No, DT only means that it's a digital TV broadcast. It is "usually" the SD (480i/p) version of its digital broadcast when it says DT, but it can technically be either that or HD (720p/1080i). But as mentioned their HD version is usually listed as HD.


----------



## Jeeters (Feb 25, 2003)

HarperVision said:


> No, DT only means that it's a digital TV broadcast. It is "usually" the SD (480i/p) version of its digital broadcast when it says DT, but it can technically be either that or HD (720p/1080i). But as mentioned their HD version is usually listed as HD.


This.

The majority of my digital SD stations have DT suffix. And the majority of my HD stations have an HD suffix. But I have several HD stations that have a DT suffix instead of an HD suffix.


----------



## JosephB (Nov 19, 2010)

Jeeters said:


> This.
> 
> The majority of my digital SD stations have DT suffix.

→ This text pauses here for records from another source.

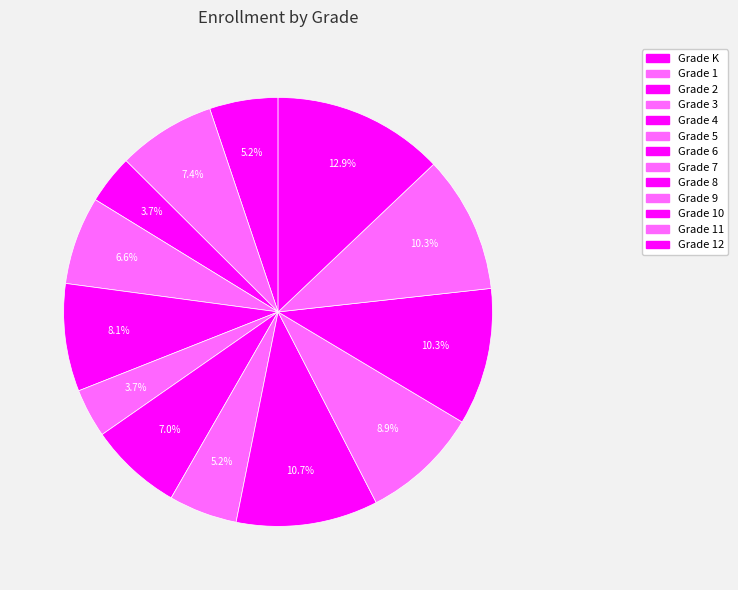

To the nearest percent, what is the difference between the largest and smallest slice percentages?

9%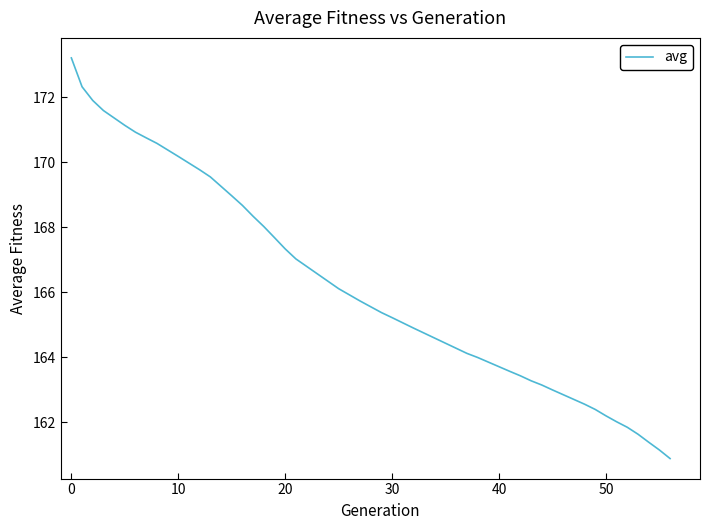

What is the greatest value displayed?

173.2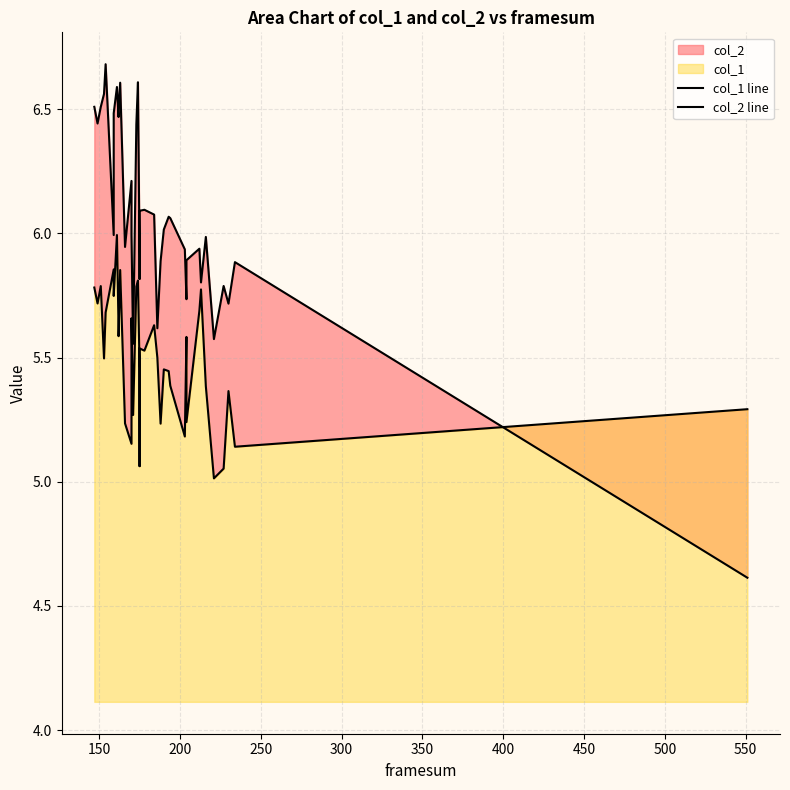

Which series has the largest total across all categories?

col_2 line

And the majority of my HD stations have an HD suffix. But I have several HD stations that have a DT suffix instead of an HD suffix.


This is only kind of correct.

From a technical perspective, -DT is part of the callsign. So, if you had WWOR-TV in the analog days, it would now be WWOR-DT referring to the digital signal.

However, that's not a hard and fast rule. As mentioned above TV stations can drop the DT, or they can use TV instead of DT.

As far as what's listed in the guide or what's listed in the channel information, that is just completely at the whim of the engineer at the TV station that configured their equipment along with whoever submits the data to Tribune. It doesn't really mean anything in regards to whether or not the signal is HD or not.


----------



## Diana Collins (Aug 21, 2002)

ALL of this (on a TiVo) is dependent on what Tribune publishes for your cable provider. Here in the NYC DMA, on FiOS, all of the broadcast stations are listed with "DT" suffixes (WCBSDT, WNBCDT, etc.) in the TiVo guide and almost every one of them broadcasts in HD.


----------